== Extrait du document ==
Le choix aura un impact sur la campagne des Municipales 2020
Politiquement, le dossier est hyper sensible : élu il y a un an en cours de mandat, Christophe Bouchet joue la stabilité de sa majorité sur ce dossier. Plusieurs de ses membres, y compris titulaires de postes d’adjoints, sont favorables à l’option Jean Royer alors que le conseil métropolitain penche, lui, assez nettement pour Béranger. Pris entre les deux, le maire n’a jamais clairement fait part d’une préférence en public. Pourquoi ? Simplement éviter une scission qui n’aurait rien de bon alors qu’il va avoir besoin d’un maximum de soutiens politiques et humains pour mener sa campagne des Municipales 2020. Déjà fragilisé par les avancées limitées d’autres grands projets (comme Porte de Loire) il doit sortir renforcé par le dossier tram s’il veut maximiser ses chances de repartir pour un mandat avec la légitimité populaire.
La population, justement, elle se divise sur ce dossier du tramway… Plutôt favorable à la deuxième ligne, elle divague sur les options à privilégier, entre Béranger et Jean Royer. Les partisans qui communiquent le plus sont ceux privilégiant le scénario Royer : même si leur « pique-nique » organisé Place Jean Jaurès n’a réuni que quelques dizaines de personnes, ils s’appuient sur une pétition en ligne qui a dépassé les 2 000 signatures et exploitent la faille à fond jusqu’à réclamer un référendum municipal. Parmi leurs arguments : les avis laissés dans les registres papier lors de la consultation marqueraient une préférence pour Jean Royer.
Le tram une solution d’avenir ?
Si la majorité de la population semble favorable au principe de tramway, des voix s’élèvent néanmoins contre cette technologie lourde qui s’inscrit durablement et fixement dans la ville. Le Collectif C’est Au Tour(s) du Peuple (proche de la France Insoumise-NPA…) milite ainsi pour un tram-bus électrique sans rails. Une solution moins onéreuse et plus souple. Du côté de la Métropole, on regarde attentivement les nouvelles évolutions technologiques comme l’hydrogène afin de ne fermer les portes à aucune solution d’avenir.
Un tramway pour la ville de Tours ou pour la Métropole ?
Les pro-Royer ont donc prouvé une certaine capacité à se mobiliser, trouvant quelques relais politiques (l’ancien adjoint aux sports Xavier Dateu – qui a quitté la majorité et prépare une liste indépendante pour 2020 – ou encore Alain Devineau, l’un des artisans de la première ligne). Mais ce qui leur est reproché c’est d’avoir une réflexion plus municipale que métropolitaine…
Il est vrai que si l’on ne prend en compte que les frontières de la ville de Tours, le tracé Royer a des avantages : plus court de 2km, il coûte moins cher en irriguant plus de quartiers (Febvotte est ainsi pleinement intégré au réseau, alors qu’il est aujourd’hui très isolé). Oui, mais on ne fait pas une ligne pour une ville mais pour une agglomération toute entière, La Riche et Chambray étant les terminus annoncés. Et du point de vue de la population larichoise ou chambraisienne, devoir passer par la Place de la Liberté et changer de tramway pour rejoindre la gare de Tours ou le cœur de ville avec une perte de temps en prime ce n’est pas forcément séduisant.
===
== Données fournies ==
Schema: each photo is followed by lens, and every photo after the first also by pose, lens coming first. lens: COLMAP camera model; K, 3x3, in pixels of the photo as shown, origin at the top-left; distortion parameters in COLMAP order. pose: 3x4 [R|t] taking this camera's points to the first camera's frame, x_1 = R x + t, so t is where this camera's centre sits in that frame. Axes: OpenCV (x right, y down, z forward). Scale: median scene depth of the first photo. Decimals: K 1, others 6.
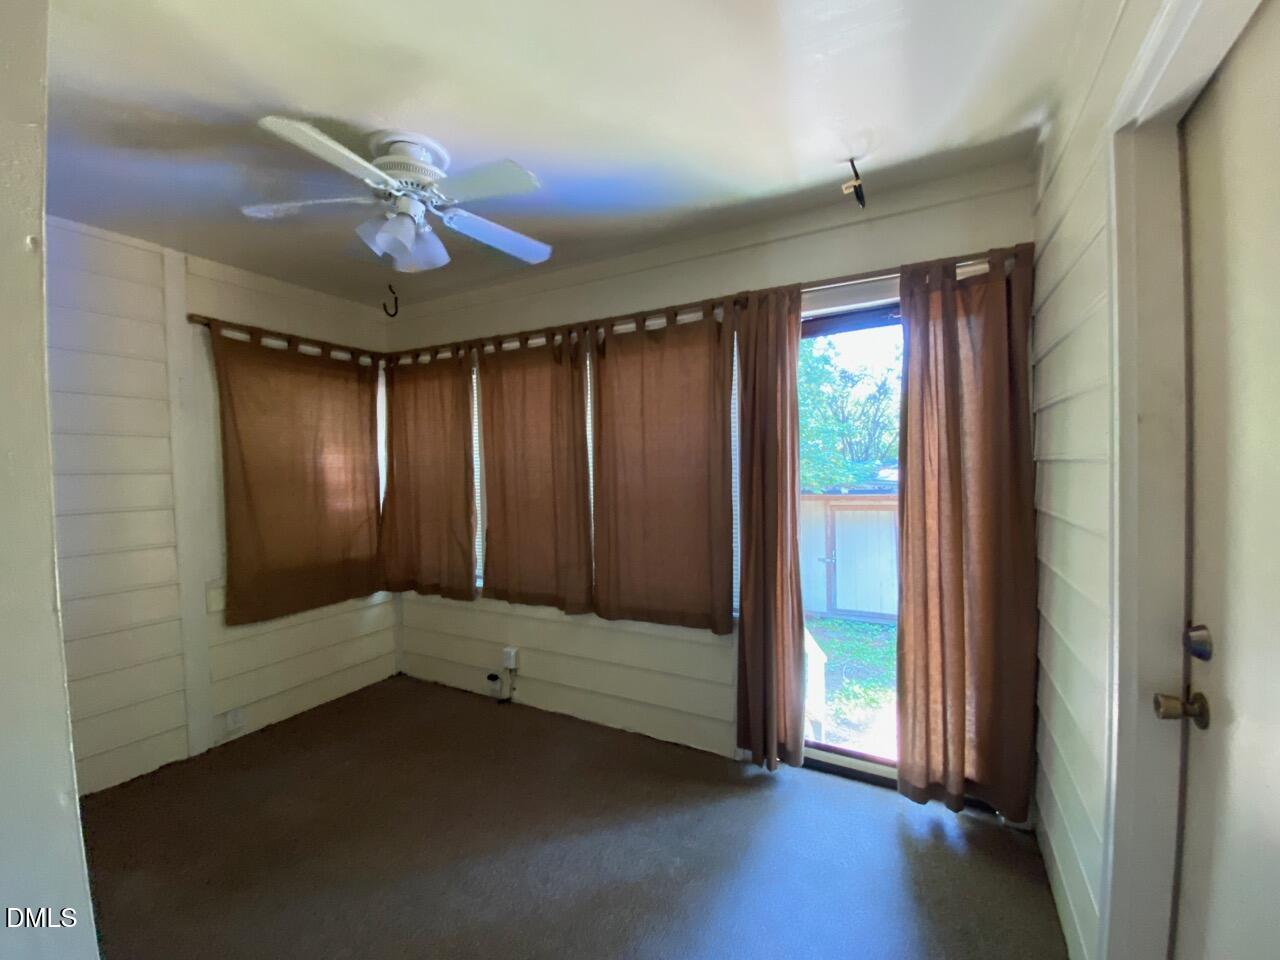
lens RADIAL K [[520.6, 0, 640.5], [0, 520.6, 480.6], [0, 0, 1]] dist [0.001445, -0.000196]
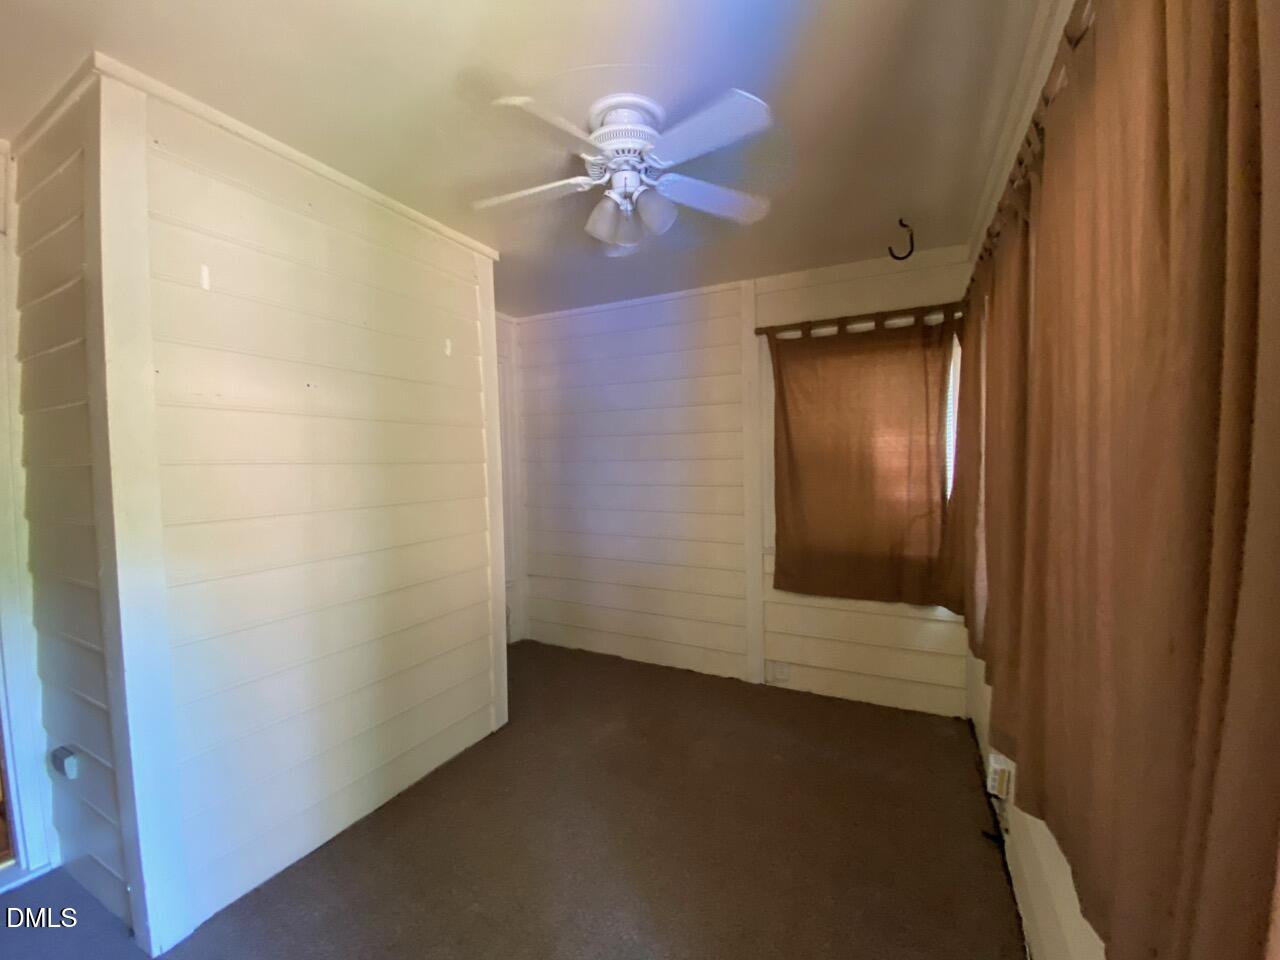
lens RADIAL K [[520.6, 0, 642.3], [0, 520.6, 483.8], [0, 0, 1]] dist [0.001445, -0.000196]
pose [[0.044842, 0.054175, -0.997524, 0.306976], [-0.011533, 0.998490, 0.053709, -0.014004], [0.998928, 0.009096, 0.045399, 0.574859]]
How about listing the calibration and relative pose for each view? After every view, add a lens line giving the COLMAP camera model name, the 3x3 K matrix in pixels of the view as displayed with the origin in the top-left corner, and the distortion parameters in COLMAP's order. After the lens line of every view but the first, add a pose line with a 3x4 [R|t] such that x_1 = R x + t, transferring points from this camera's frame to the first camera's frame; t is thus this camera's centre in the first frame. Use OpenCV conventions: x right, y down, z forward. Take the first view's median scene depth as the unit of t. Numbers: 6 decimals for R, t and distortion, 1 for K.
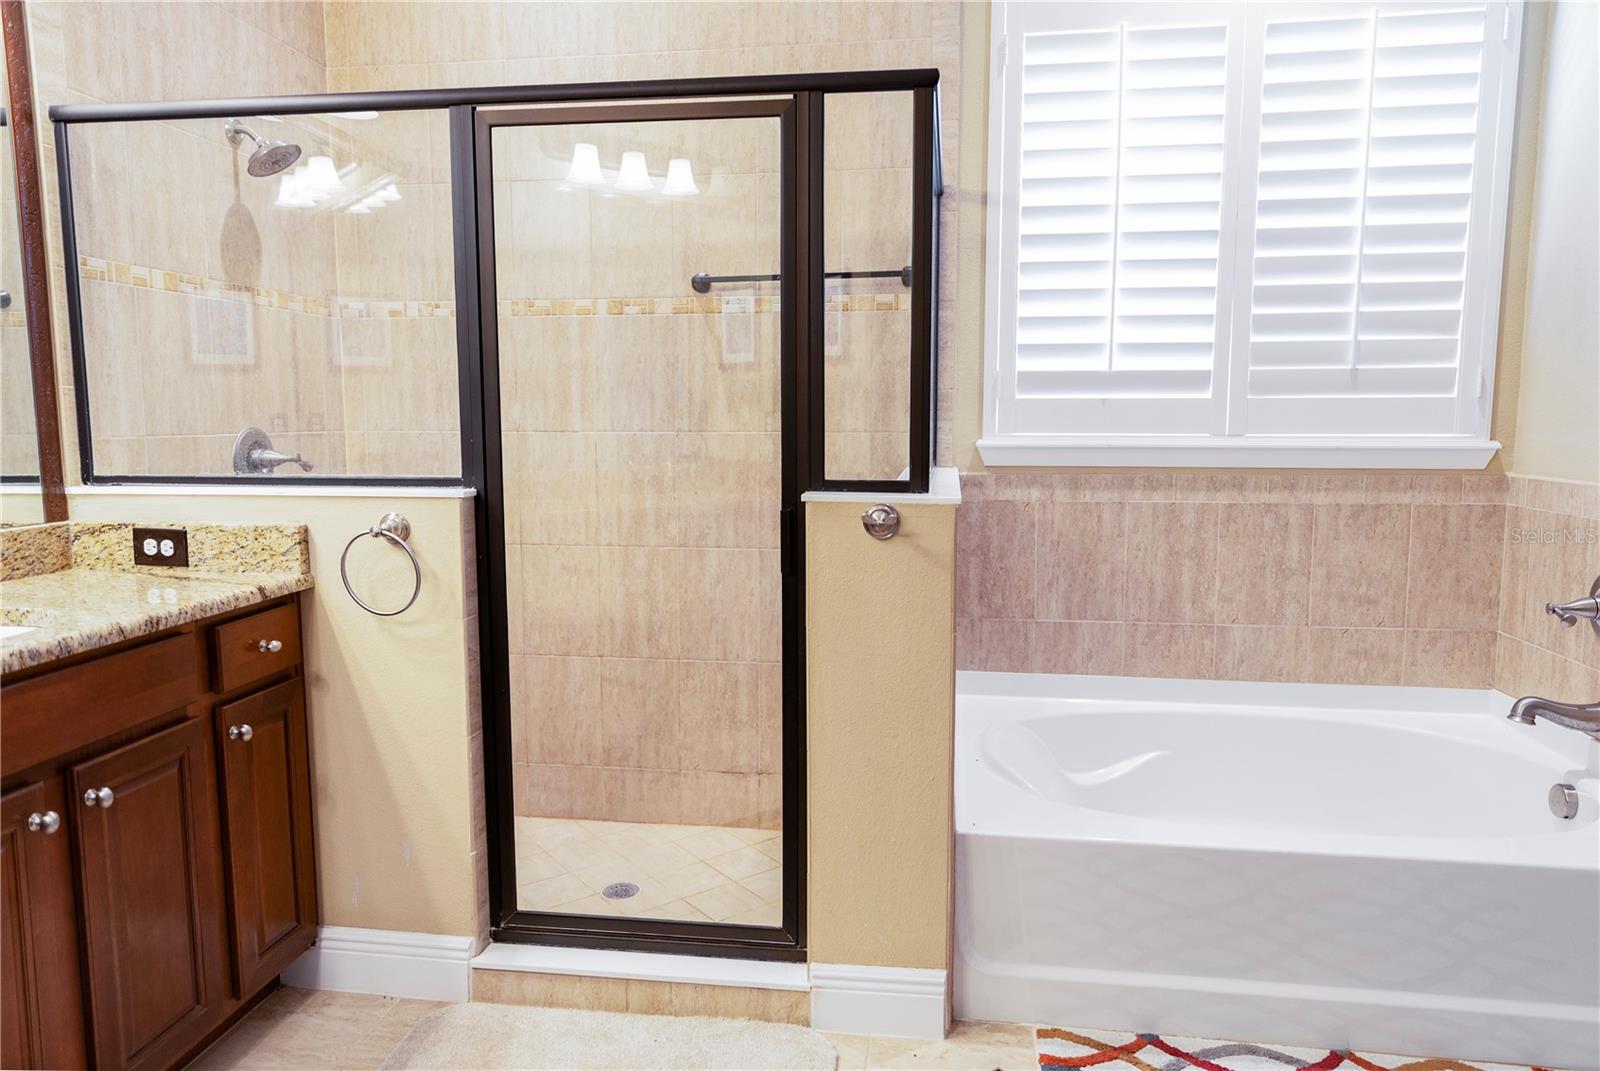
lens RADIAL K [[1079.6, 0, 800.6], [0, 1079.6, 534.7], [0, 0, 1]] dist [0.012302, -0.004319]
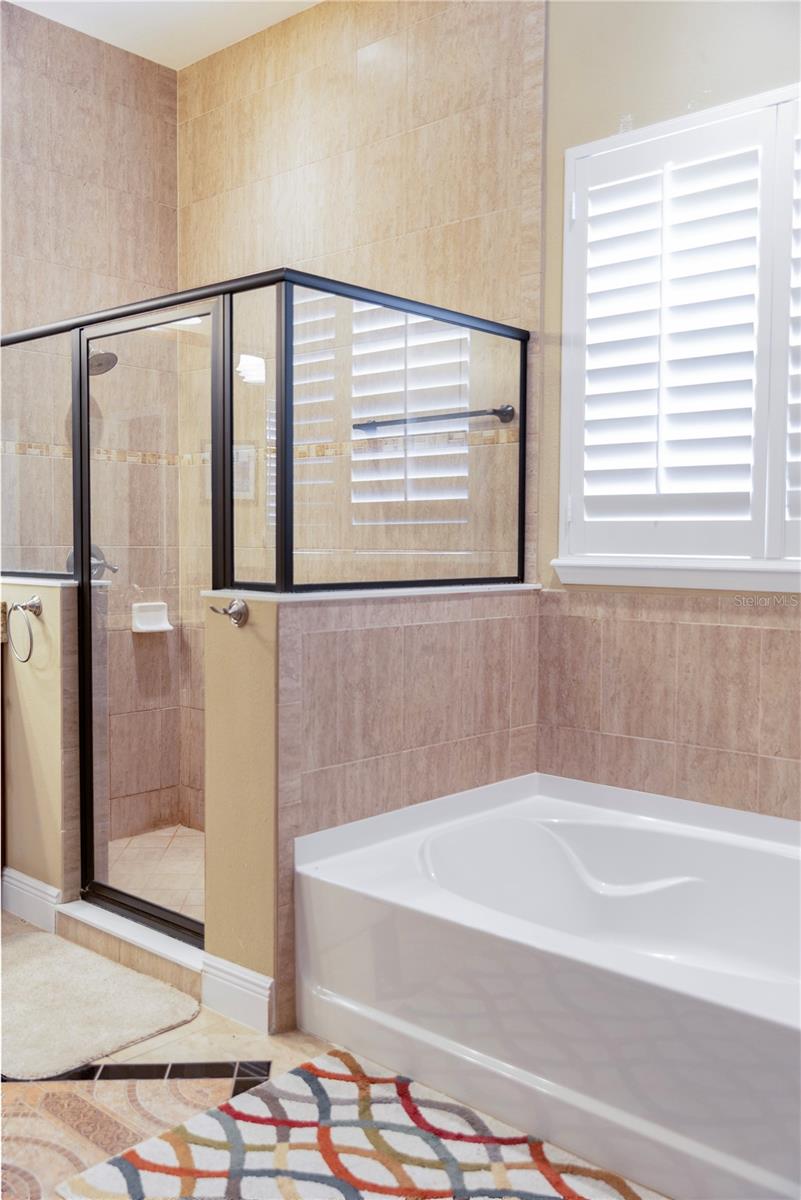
===
* [Tâches à réaliser]:
a – Relevez toutes les personnes que l'article sur le tramway de Tours nomme en leur attribuant une fonction ou un rôle.
b – Modifiez le passage de l'article sur le tramway de Tours qui va de « Le tram une » jusqu'à « aucune solution d’avenir. » en remplaçant « onéreuse » par « coûteuse ».
Ces données proviennent d'une autre source que l'extrait.

* [Réponses aux tâches]:
a – Christophe Bouchet, Xavier Dateu, Alain Devineau

b –
Le tram une solution d’avenir ?
Si la majorité de la population semble favorable au principe de tramway, des voix s’élèvent néanmoins contre cette technologie lourde qui s’inscrit durablement et fixement dans la ville. Le Collectif C’est Au Tour(s) du Peuple (proche de la France Insoumise-NPA…) milite ainsi pour un tram-bus électrique sans rails. Une solution moins coûteuse et plus souple. Du côté de la Métropole, on regarde attentivement les nouvelles évolutions technologiques comme l’hydrogène afin de ne fermer les portes à aucune solution d’avenir.